__TASK INSTRUCTIONS__. Output every entry exactly as written, skipping any pictures.

__EXERCISE INPUT__.
BEGIN

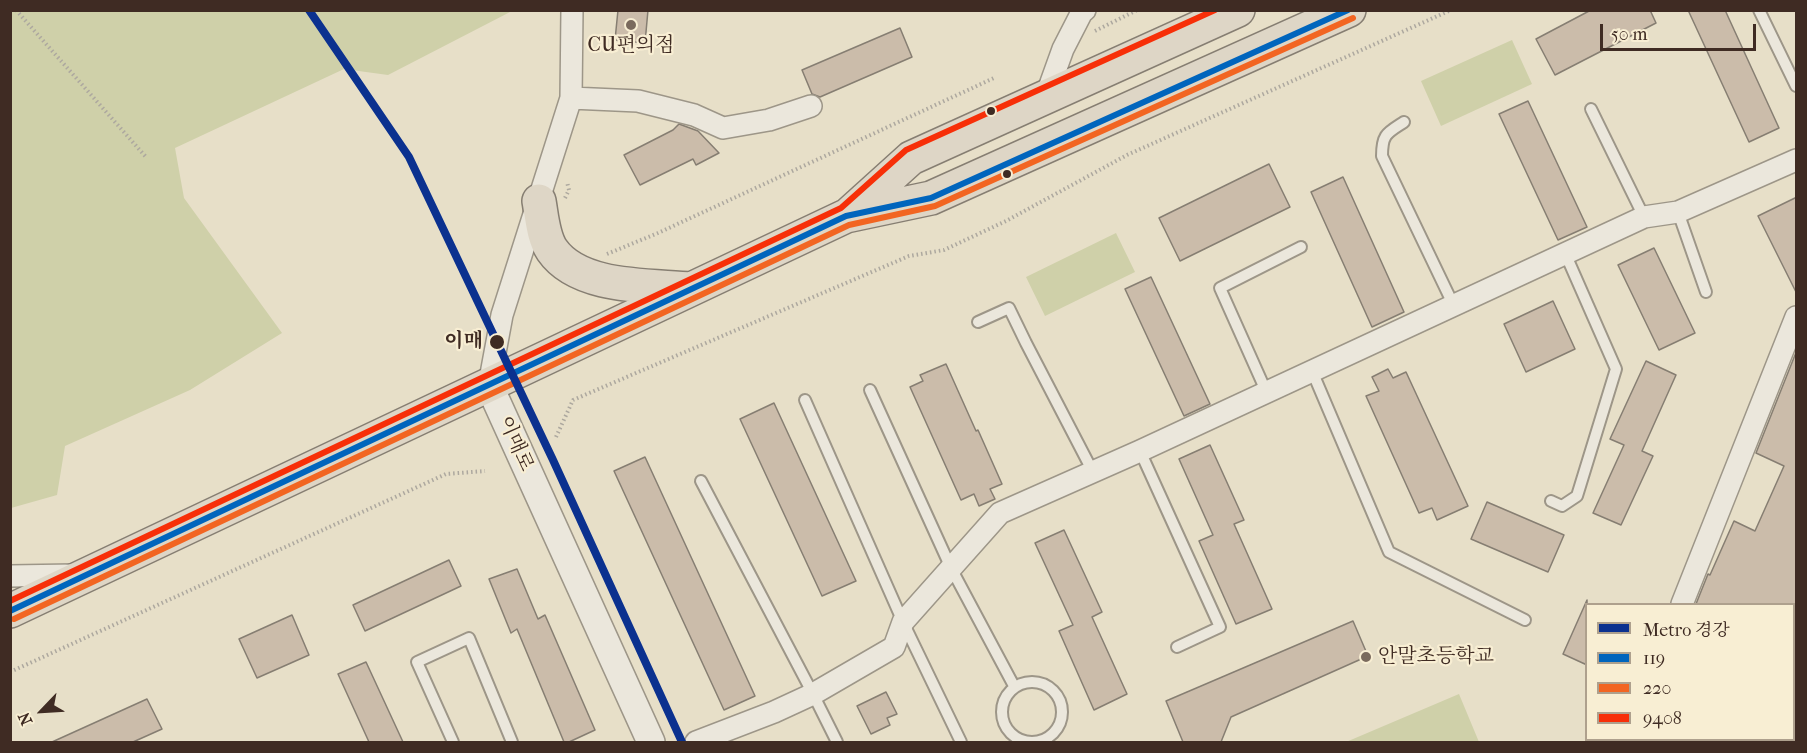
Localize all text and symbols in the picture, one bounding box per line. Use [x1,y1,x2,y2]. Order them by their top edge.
scale bar [1603,12,1759,50]
marker: CU편의점 [624,18,638,32]
text: 50 m [1611,24,1647,45]
place label: CU편의점 [588,34,674,58]
unlabelled marker [985,105,997,117]
unlabelled marker [1001,168,1013,180]
place label: 이매 [444,330,483,354]
marker: 이매 [488,333,506,351]
street label: 이매로 [492,413,538,475]
legend [1585,603,1795,741]
text: Metro 경강 [1643,620,1730,641]
place label: 안말초등학교 [1378,645,1494,669]
text: 119 [1643,648,1665,669]
marker: 안말초등학교 [1359,650,1373,664]
text: 220 [1643,678,1671,699]
north arrow [12,681,72,741]
text: 9408 [1643,708,1682,729]
text: N [14,709,36,728]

END

__OUTPUT FOR THIS EXERCISE__.
Localize all text and symbols in the picture, one bounding box per line. Use [x1,y1,x2,y2]. Order them by their top edge.
scale bar [1603,12,1759,50]
marker: CU편의점 [624,18,638,32]
text: 50 m [1611,24,1647,45]
place label: CU편의점 [588,34,674,58]
unlabelled marker [985,105,997,117]
unlabelled marker [1001,168,1013,180]
place label: 이매 [444,330,483,354]
marker: 이매 [488,333,506,351]
street label: 이매로 [492,413,538,475]
legend [1585,603,1795,741]
text: Metro 경강 [1643,620,1730,641]
place label: 안말초등학교 [1378,645,1494,669]
text: 119 [1643,648,1665,669]
marker: 안말초등학교 [1359,650,1373,664]
text: 220 [1643,678,1671,699]
north arrow [12,681,72,741]
text: 9408 [1643,708,1682,729]
text: N [14,709,36,728]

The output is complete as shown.